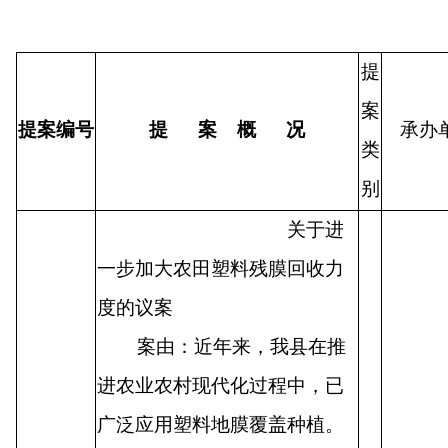
提
案
提案编号
提 案 概 况
承办
类
别
关于进
一步加大农田塑料残膜回收力
度的议案
案由：近年来，我县在推
进农业农村现代化过程中，已
广泛应用塑料地膜覆盖种植。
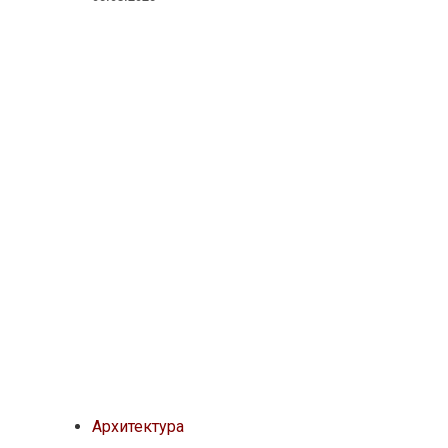
Архитектура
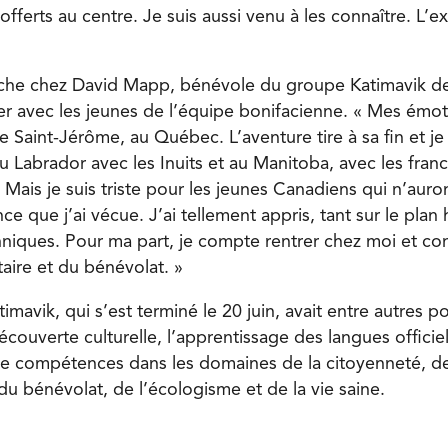
 offerts au centre. Je suis aussi venu à les connaître. L’e
he chez David Mapp, bénévole du groupe Katimavik de 
er avec les jeunes de l’équipe bonifacienne. « Mes émot
e Saint-Jérôme, au Québec. L’aventure tire à sa fin et je s
 au Labrador avec les Inuits et au Manitoba, avec les fr
. Mais je suis triste pour les jeunes Canadiens qui n’auro
nce que j’ai vécue. J’ai tellement appris, tant sur le pla
hniques. Pour ma part, je compte rentrer chez moi et con
aire et du bénévolat. »
avik, qui s’est terminé le 20 juin, avait entre autres p
couverte culturelle, l’apprentissage des langues officiell
 compétences dans les domaines de la citoyenneté, d
u bénévolat, de l’écologisme et de la vie saine.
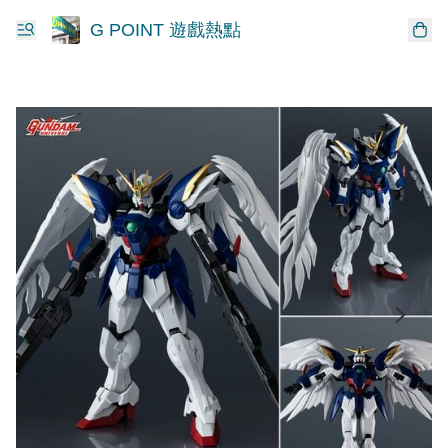
G POINT 遊戲熱點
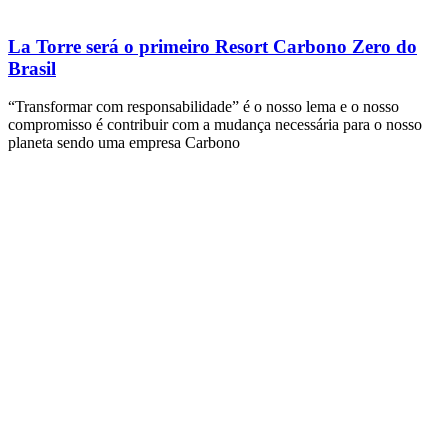
La Torre será o primeiro Resort Carbono Zero do
Brasil
“Transformar com responsabilidade” é o nosso lema e o nosso
compromisso é contribuir com a mudança necessária para o nosso
planeta sendo uma empresa Carbono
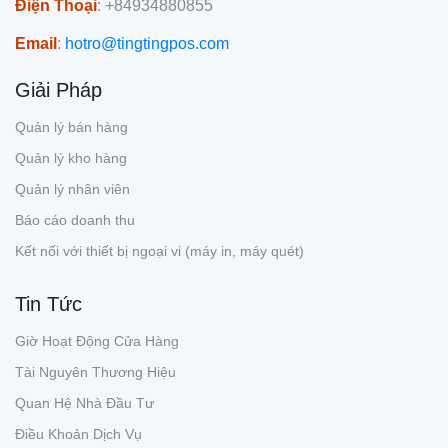
Điện Thoại
: +84934880855
Email
:
hotro@tingtingpos.com
Giải Pháp
Quản lý bán hàng
Quản lý kho hàng
Quản lý nhân viên
Báo cáo doanh thu
Kết nối với thiết bị ngoại vi (máy in, máy quét)
Tin Tức
Giờ Hoạt Động Cửa Hàng
Tài Nguyên Thương Hiệu
Quan Hệ Nhà Đầu Tư
Điều Khoản Dịch Vụ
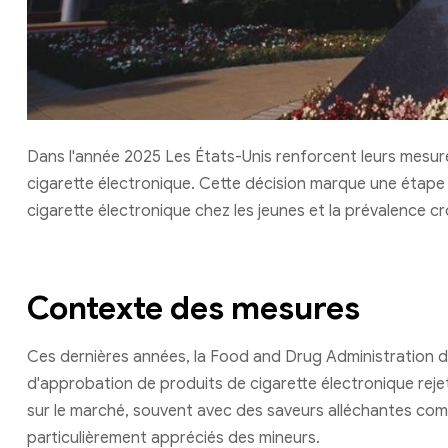
Dans l'année 2025 Les États-Unis renforcent leurs mesures
cigarette électronique. Cette décision marque une étape i
cigarette électronique chez les jeunes et la prévalence c
Contexte des mesures
Ces dernières années, la Food and Drug Administration 
d'approbation de produits de cigarette électronique rej
sur le marché, souvent avec des saveurs alléchantes com
particulièrement appréciés des mineurs.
==================================================
**WORK REQUEST:**
Rewrite every line of the material above, substituting "Quản trị" for each occurrence of "Quản lý" and keeping everything else unchanged. Omit the pictures from your answer.

**SOLUTION TO THIS TASK:**
提
案
提案编号
提 案 概 况
承办
类
别
关于进
一步加大农田塑料残膜回收力
度的议案
案由：近年来，我县在推
进农业农村现代化过程中，已
广泛应用塑料地膜覆盖种植。
Архитектура
 offerts au centre. Je suis aussi venu à les connaître. L’e
he chez David Mapp, bénévole du groupe Katimavik de 
er avec les jeunes de l’équipe bonifacienne. « Mes émot
e Saint-Jérôme, au Québec. L’aventure tire à sa fin et je s
 au Labrador avec les Inuits et au Manitoba, avec les fr
. Mais je suis triste pour les jeunes Canadiens qui n’auro
nce que j’ai vécue. J’ai tellement appris, tant sur le pla
hniques. Pour ma part, je compte rentrer chez moi et con
aire et du bénévolat. »
avik, qui s’est terminé le 20 juin, avait entre autres p
couverte culturelle, l’apprentissage des langues officiell
 compétences dans les domaines de la citoyenneté, d
u bénévolat, de l’écologisme et de la vie saine.
G POINT 遊戲熱點
La Torre será o primeiro Resort Carbono Zero do
Brasil
“Transformar com responsabilidade” é o nosso lema e o nosso
compromisso é contribuir com a mudança necessária para o nosso
planeta sendo uma empresa Carbono
Điện Thoại
: +84934880855
Email
:
hotro@tingtingpos.com
Giải Pháp
Quản trị bán hàng
Quản trị kho hàng
Quản trị nhân viên
Báo cáo doanh thu
Kết nối với thiết bị ngoại vi (máy in, máy quét)
Tin Tức
Giờ Hoạt Động Cửa Hàng
Tài Nguyên Thương Hiệu
Quan Hệ Nhà Đầu Tư
Điều Khoản Dịch Vụ
Dans l'année 2025 Les États-Unis renforcent leurs mesures
cigarette électronique. Cette décision marque une étape i
cigarette électronique chez les jeunes et la prévalence c
Contexte des mesures
Ces dernières années, la Food and Drug Administration 
d'approbation de produits de cigarette électronique rej
sur le marché, souvent avec des saveurs alléchantes com
particulièrement appréciés des mineurs.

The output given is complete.